*** DATASET ***

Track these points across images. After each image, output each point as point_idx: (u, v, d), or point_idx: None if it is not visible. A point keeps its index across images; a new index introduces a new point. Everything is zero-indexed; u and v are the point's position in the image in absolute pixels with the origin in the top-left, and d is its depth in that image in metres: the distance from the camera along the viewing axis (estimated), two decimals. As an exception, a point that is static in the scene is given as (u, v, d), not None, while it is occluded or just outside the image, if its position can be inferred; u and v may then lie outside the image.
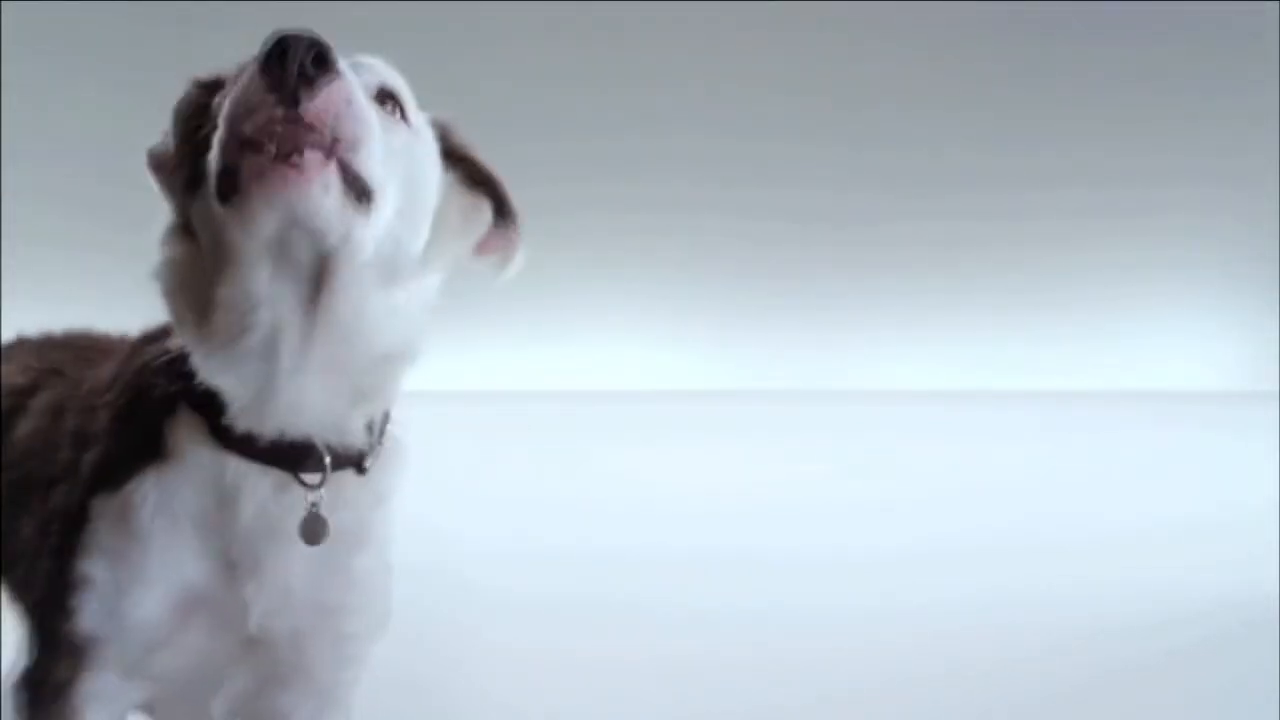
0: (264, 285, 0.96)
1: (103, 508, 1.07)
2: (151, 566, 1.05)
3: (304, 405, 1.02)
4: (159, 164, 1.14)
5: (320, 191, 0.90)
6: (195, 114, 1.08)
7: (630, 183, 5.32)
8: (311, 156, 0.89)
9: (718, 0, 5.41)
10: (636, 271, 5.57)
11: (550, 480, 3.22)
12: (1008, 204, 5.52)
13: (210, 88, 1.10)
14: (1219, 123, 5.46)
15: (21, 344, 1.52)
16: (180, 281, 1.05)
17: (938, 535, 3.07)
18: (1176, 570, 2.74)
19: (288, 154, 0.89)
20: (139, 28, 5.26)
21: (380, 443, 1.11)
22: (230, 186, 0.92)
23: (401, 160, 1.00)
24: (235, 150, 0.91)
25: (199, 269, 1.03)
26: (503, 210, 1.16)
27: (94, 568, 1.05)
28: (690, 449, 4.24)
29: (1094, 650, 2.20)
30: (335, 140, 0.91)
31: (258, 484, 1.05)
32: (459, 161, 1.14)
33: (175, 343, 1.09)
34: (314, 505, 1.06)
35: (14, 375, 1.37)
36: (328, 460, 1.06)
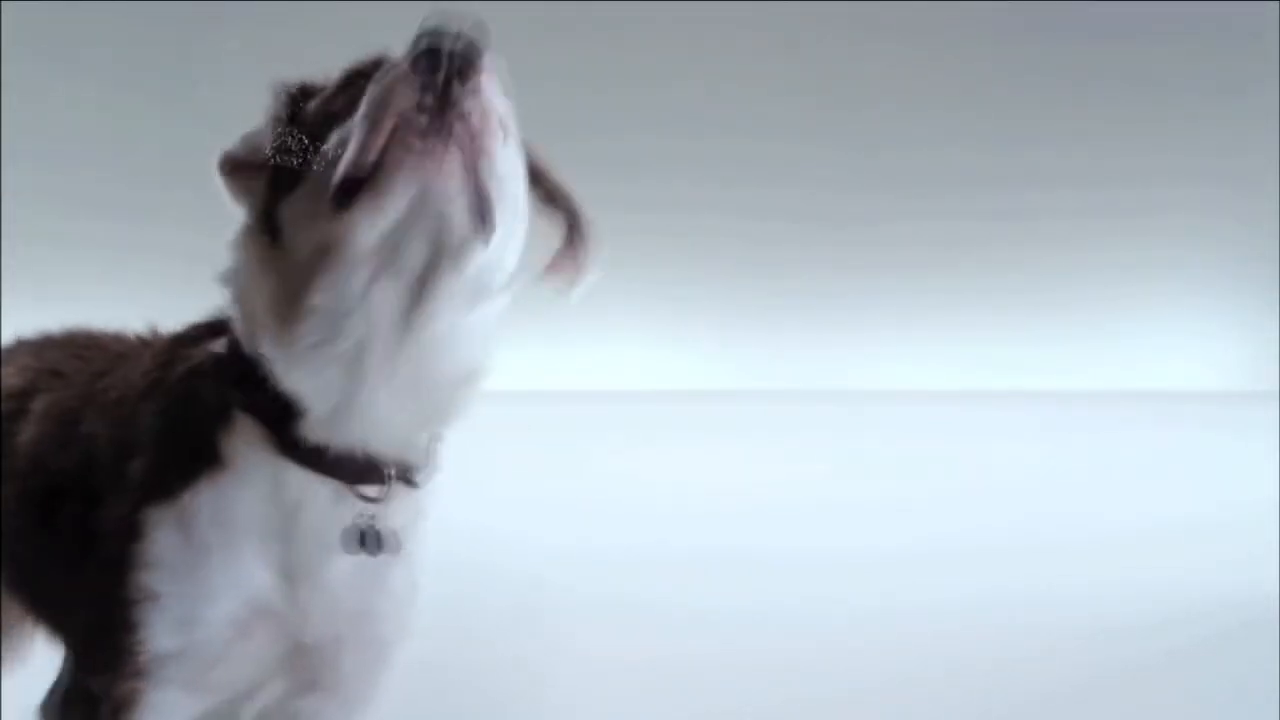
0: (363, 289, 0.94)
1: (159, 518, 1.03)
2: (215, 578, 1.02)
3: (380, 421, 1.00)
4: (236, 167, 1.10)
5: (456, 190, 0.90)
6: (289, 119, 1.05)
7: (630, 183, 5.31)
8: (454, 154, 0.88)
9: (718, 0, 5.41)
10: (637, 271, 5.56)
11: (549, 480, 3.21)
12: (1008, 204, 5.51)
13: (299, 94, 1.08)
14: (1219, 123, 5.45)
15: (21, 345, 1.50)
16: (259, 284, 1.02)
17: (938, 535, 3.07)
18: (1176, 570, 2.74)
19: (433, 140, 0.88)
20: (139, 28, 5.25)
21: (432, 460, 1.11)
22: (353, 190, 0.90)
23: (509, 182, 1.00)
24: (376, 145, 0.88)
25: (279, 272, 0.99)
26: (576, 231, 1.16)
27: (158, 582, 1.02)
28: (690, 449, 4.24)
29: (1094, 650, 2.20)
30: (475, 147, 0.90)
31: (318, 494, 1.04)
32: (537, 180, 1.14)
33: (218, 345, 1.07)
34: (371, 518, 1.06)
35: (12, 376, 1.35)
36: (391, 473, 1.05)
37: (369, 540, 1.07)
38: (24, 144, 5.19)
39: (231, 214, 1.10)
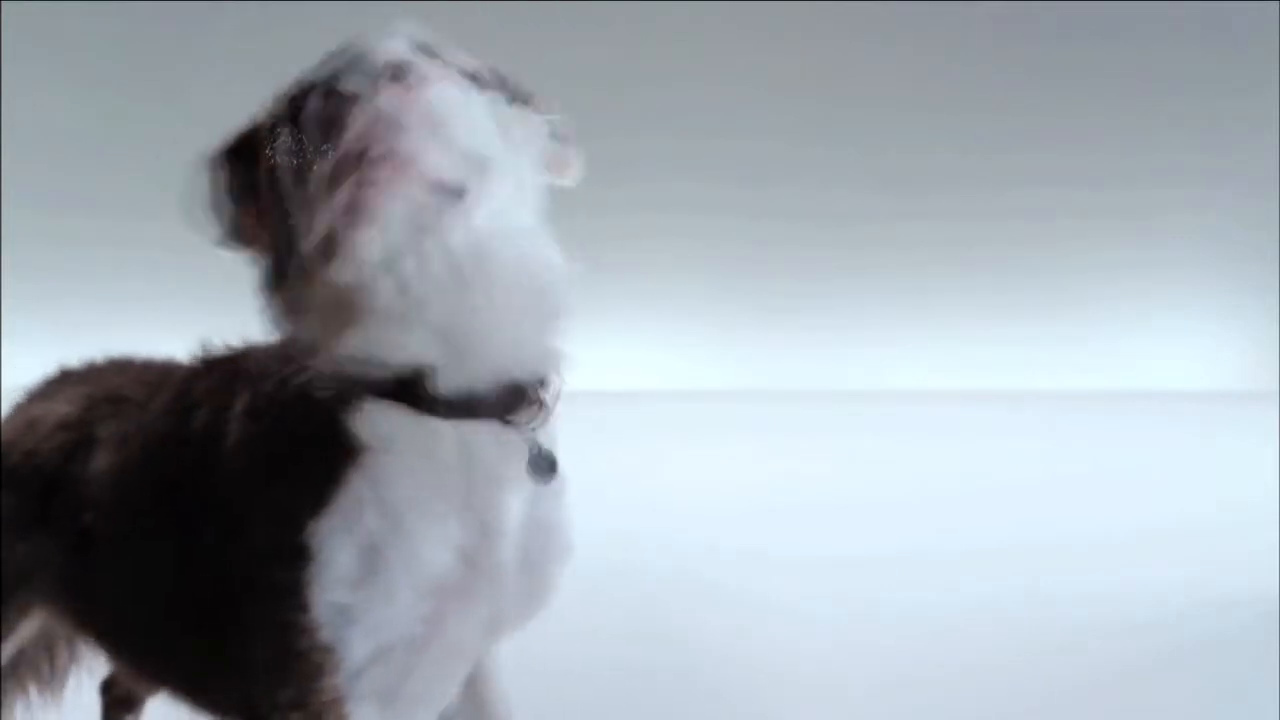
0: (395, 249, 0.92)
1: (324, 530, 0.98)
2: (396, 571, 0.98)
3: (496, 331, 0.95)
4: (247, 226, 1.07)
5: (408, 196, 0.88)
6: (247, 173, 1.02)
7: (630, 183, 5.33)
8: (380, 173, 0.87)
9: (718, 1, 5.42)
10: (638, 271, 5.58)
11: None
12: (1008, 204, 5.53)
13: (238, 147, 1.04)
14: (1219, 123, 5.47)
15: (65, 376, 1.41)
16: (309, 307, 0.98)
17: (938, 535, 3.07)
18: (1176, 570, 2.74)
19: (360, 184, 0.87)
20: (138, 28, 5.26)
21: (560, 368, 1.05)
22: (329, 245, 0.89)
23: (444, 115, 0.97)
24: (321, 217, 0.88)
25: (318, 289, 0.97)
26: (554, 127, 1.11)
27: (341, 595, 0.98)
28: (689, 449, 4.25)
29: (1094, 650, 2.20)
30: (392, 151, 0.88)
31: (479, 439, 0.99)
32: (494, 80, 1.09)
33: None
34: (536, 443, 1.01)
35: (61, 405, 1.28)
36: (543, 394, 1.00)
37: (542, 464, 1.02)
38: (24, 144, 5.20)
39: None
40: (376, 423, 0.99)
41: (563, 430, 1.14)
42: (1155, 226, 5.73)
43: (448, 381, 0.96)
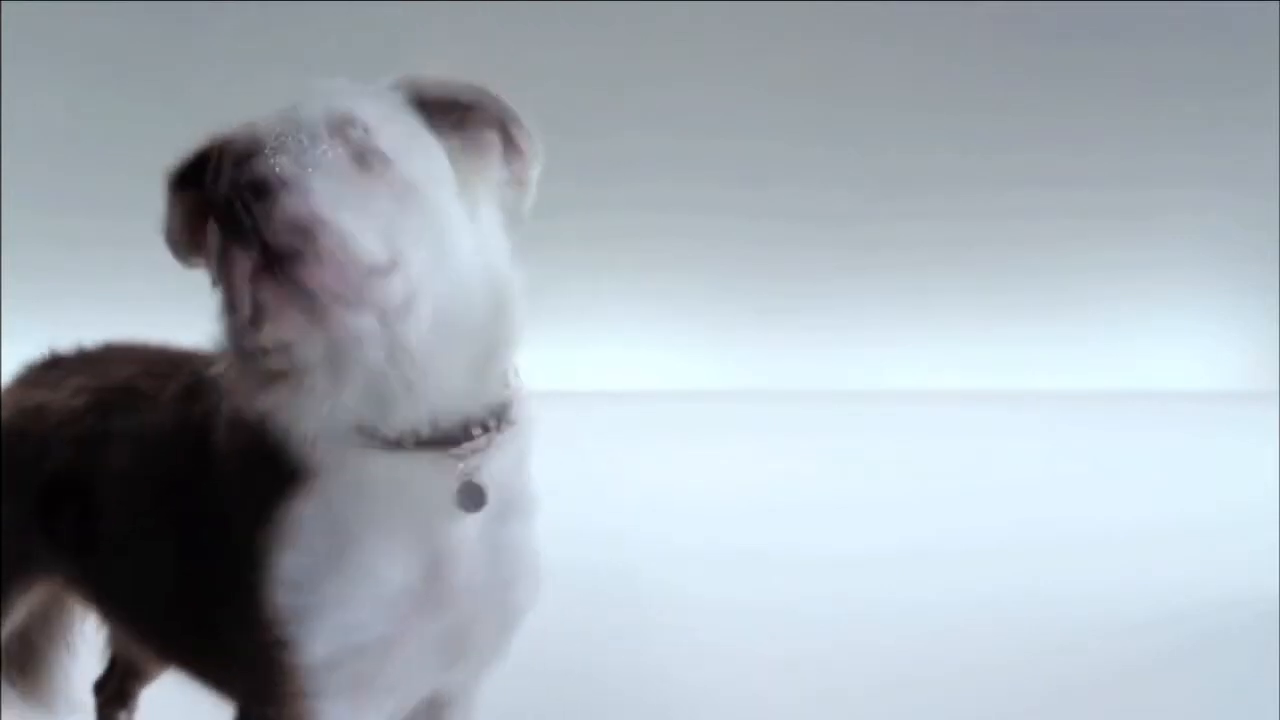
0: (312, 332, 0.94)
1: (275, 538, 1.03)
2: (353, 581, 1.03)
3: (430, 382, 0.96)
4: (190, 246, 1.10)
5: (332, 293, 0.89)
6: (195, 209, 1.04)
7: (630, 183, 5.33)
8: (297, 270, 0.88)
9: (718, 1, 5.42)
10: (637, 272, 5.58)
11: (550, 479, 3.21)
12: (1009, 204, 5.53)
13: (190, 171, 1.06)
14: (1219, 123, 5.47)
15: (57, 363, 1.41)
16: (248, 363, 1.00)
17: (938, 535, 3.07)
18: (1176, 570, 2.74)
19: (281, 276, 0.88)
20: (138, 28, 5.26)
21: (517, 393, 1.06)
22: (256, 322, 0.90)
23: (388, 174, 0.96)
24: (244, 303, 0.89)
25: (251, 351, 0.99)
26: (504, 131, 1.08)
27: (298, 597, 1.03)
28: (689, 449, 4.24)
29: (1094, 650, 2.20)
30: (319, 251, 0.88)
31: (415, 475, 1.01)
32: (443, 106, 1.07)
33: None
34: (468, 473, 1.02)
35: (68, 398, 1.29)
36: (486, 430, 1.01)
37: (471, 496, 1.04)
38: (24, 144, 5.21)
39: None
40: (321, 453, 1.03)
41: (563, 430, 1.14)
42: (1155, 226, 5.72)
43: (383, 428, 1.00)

*** End of DATASET ***

PROBLEM —
Repeat, exactly, every line from the one containing "4: (190, 246, 1.10)" through the final line of the listing above, adding nothing.

YOUR RESPONSE —
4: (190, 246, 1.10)
5: (332, 293, 0.89)
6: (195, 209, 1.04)
7: (630, 183, 5.33)
8: (297, 270, 0.88)
9: (718, 1, 5.42)
10: (637, 272, 5.58)
11: (550, 479, 3.21)
12: (1009, 204, 5.53)
13: (190, 171, 1.06)
14: (1219, 123, 5.47)
15: (57, 363, 1.41)
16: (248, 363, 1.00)
17: (938, 535, 3.07)
18: (1176, 570, 2.74)
19: (281, 276, 0.88)
20: (138, 28, 5.26)
21: (517, 393, 1.06)
22: (256, 322, 0.90)
23: (388, 174, 0.96)
24: (244, 303, 0.89)
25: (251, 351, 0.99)
26: (504, 131, 1.08)
27: (298, 597, 1.03)
28: (689, 449, 4.24)
29: (1094, 650, 2.20)
30: (319, 251, 0.88)
31: (415, 475, 1.01)
32: (443, 106, 1.07)
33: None
34: (468, 473, 1.02)
35: (68, 398, 1.29)
36: (486, 430, 1.01)
37: (471, 496, 1.04)
38: (24, 144, 5.21)
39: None
40: (321, 453, 1.03)
41: (563, 430, 1.14)
42: (1155, 226, 5.72)
43: (383, 428, 1.00)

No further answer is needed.